I’ve been working on a text editor for some time. I made a custom edit control, from scratch, and I’ve got the basics down now. The problem I am facing is regarding line management. Since, my program relies on dividing the input text into lines(the text is printed line by line), line management is pretty important. I was using std::vector to store the line positions. I am using a Piece Table for my text processing, but for the sake of simplicity, let’s say that I have an array of characters. I add/insert an element into the line vector every time the user presses enter. The issue is that every time the user inserts a character, the whole structure is disturbed. For example :
0 1 2 3 4 5 6 7 8 9 10
text = ['h','e','l','l','o','\n','W','o','r','l','d']
state of line vector :
line[0] = 0
line[1] = 6
Let’s say the user inserts a character(‘x’) after the text[2]:
0 1 2 3 4 5 6 7 8 9 10 11
text = ['h','e','l','x','l','o','\n','W','o','r','l','d']
state of line vector :
line[0] = 0
line[1] = 6
Because of the insertion, I would need to update the value of each element in the lines vector after the current line. The same for deletion. If there are 1000 lines in a program and the user edits the first line, it would be quite inefficient to update all 999 elements(except the first one).
What I was thinking of was to keep each line independent of each other. But that would lead to complications when an existing line is divided into two lines. So I’d like to know what’s a good way to go about the problem?
Edit:
Just to clarify, I am using a data structure called Piece Table. I am not using an array of characters. Here is what a piece table data structure is :
http://www.cs.unm.edu/~crowley/papers/sds.pdf
The classic data structure used by many editors is the “Gap Buffer“. This basically has a working space that lives around the cursor where activity happens so that the local operations happen quickly. Then, when the cursor moves, the gap will, assuming a change happens, move with it.

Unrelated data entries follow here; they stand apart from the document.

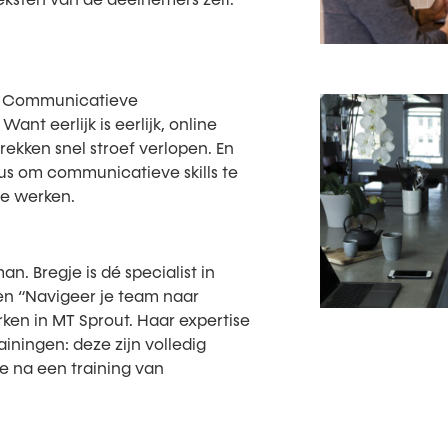
it. Communicatieve
nt eerlijk is eerlijk, online
ekken snel stroef verlopen. En
dus om communicatieve skills te
de werken.
. Bregje is dé specialist in
en “Navigeer je team naar
ken in MT Sprout. Haar expertise
rainingen: deze zijn volledig
e na een training van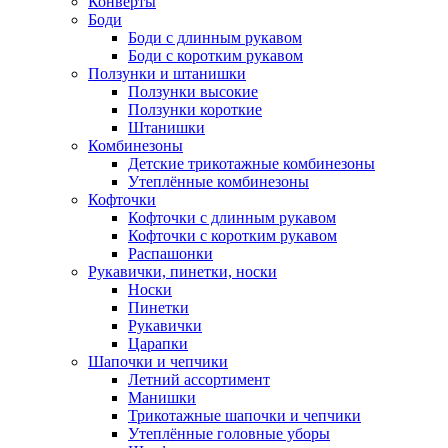
Конверты
Боди
Боди с длинным рукавом
Боди с коротким рукавом
Ползунки и штанишки
Ползунки высокие
Ползунки короткие
Штанишки
Комбинезоны
Детские трикотажные комбинезоны
Утеплённые комбинезоны
Кофточки
Кофточки с длинным рукавом
Кофточки с коротким рукавом
Распашонки
Рукавички, пинетки, носки
Носки
Пинетки
Рукавички
Царапки
Шапочки и чепчики
Летний ассортимент
Манишки
Трикотажные шапочки и чепчики
Утеплённые головные уборы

As far as line calculations, the modern systems are fast enough where you can pretty much simply scan the buffer and look for lines. The nice thing is that you don’t need to do this on most operations, so you refrain from doing it all the time. Also, there’s a difference between physical lines in the buffer (i.e. collections of characters ending with an EOL marker) and soft lines (ala word wrap, etc.). Consider a modern word processor where paragraphs are routinely a single “line” but wrap to the page margins. Of course, you can handle this either way.
Finally, for most operations on the keyboard, you can simply use relative positions (i.e. if you insert a new line, then it’s straightforward to add a new line marker to a line array, since you already know the point you are at within the buffer). But when you do, say, a large paste operation of several lines, it’s likely faster to just cram it all in and recalculate the entire buffer (as an alternative, you could always break the paste up in to lines, and insert them one by one behind the scenes, just like a normal line).
For huge huge buffers, or slow slow computers, you may want to consider not worrying so much about the global state (exactly how many lines are in the buffer, exactly what line you might be on, etc.) at any one point and kick off that kind of recalculation in to the background. Most likely the pause will be minor (but annoying if you’re typing), and will catch up as soon as the human simply pauses to catch their thoughts. Clearly this can complicate the design and you’ll likely be ok using brute force on modern hardware for the time being.